# Hallo People



## colpot (Jun 11, 2008)

This site looks the business. We recently bought a Hymer 564 RHD 1994 from a great guy in Devon. He used it to Wild Camp in Spain and Portugal and has inspired us. We are going to France in September for a couple of weeks and have joined France Passion which looks good (unless people here know different!), and also have the latest copy of "All the Aires" and are boring our friends silly with our plans. Sadly we are off to Tenerife for a week on Friday(flying - so no Hymer) . Last weekend the Water Pump packed up and I phoned the guy I bought the Hymer off to find out where the pump is, and he is sending me a spare he had in his garage so I will be fitting that when I return.


----------



## Deleted member 775 (Jun 11, 2008)

hi welcome to you


----------



## wildman (Jun 11, 2008)

Welcome to the site, too bad about tenerife, all that tax free booze being forced down you.


----------



## Deleted member 2636 (Jun 11, 2008)

Hallo and Welcome - or something like that

If you have a laptop then there are far better guides that you can download. You need a copy of Microsoft Autoroute or Via Michelin on the PC to start with. 
You'll find, after spending money, that the best and most up to date Aires guides seem to be printed in France. Buy them from Leclerc or Hypermarche.

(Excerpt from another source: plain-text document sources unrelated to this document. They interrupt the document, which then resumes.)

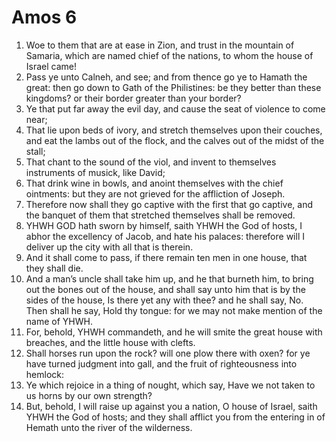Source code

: ﻿# Amos 6
1. Woe to them that are at ease in Zion, and trust in the mountain of Samaria, which are named chief of the nations, to whom the house of Israel came! 
2. Pass ye unto Calneh, and see; and from thence go ye to Hamath the great: then go down to Gath of the Philistines: be they better than these kingdoms? or their border greater than your border? 
3. Ye that put far away the evil day, and cause the seat of violence to come near; 
4. That lie upon beds of ivory, and stretch themselves upon their couches, and eat the lambs out of the flock, and the calves out of the midst of the stall; 
5. That chant to the sound of the viol, and invent to themselves instruments of musick, like David; 
6. That drink wine in bowls, and anoint themselves with the chief ointments: but they are not grieved for the affliction of Joseph. 
7.  Therefore now shall they go captive with the first that go captive, and the banquet of them that stretched themselves shall be removed. 
8. YHWH GOD hath sworn by himself, saith YHWH the God of hosts, I abhor the excellency of Jacob, and hate his palaces: therefore will I deliver up the city with all that is therein. 
9. And it shall come to pass, if there remain ten men in one house, that they shall die. 
10. And a man’s uncle shall take him up, and he that burneth him, to bring out the bones out of the house, and shall say unto him that is by the sides of the house, Is there yet any with thee? and he shall say, No. Then shall he say, Hold thy tongue: for we may not make mention of the name of YHWH. 
11. For, behold, YHWH commandeth, and he will smite the great house with breaches, and the little house with clefts. 
12.  Shall horses run upon the rock? will one plow there with oxen? for ye have turned judgment into gall, and the fruit of righteousness into hemlock: 
13. Ye which rejoice in a thing of nought, which say, Have we not taken to us horns by our own strength? 
14. But, behold, I will raise up against you a nation, O house of Israel, saith YHWH the God of hosts; and they shall afflict you from the entering in of Hemath unto the river of the wilderness.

A GPS is invaluable IMHO. Look up the details on your laptop and then transfer the co-ordinates to the GPS

Here's some to go on with and have fun

http://a.ccl.free.fr/annuaire/annuaire01.htm (en français  )
The Aires are down loadable as POI for TomTom, Garmin, Magellan, Mio and ViaMichelin

http://www.campingcar-infos.com/index1.htm available on DVD and also as a download

http://eurocampingcar.com/index2.php3?lg=uk&cat_id=0 Pan European guide but can be out of date

http://www.furgovw.org/mapa_furgoperfecto.php already posted on here by another member. it looks a really good and useful guide

Look up old posts by Belgian and ***** are pretty sound with their advice on sites/Aires and place s to stay


----------



## tresrikay (Jun 11, 2008)

Hi Colpot and welcome, you will not regret joining frane passion. Been a member for 4 years and it just gets better every year. Definately the best places I have stayed have been on the france passion scheme.


----------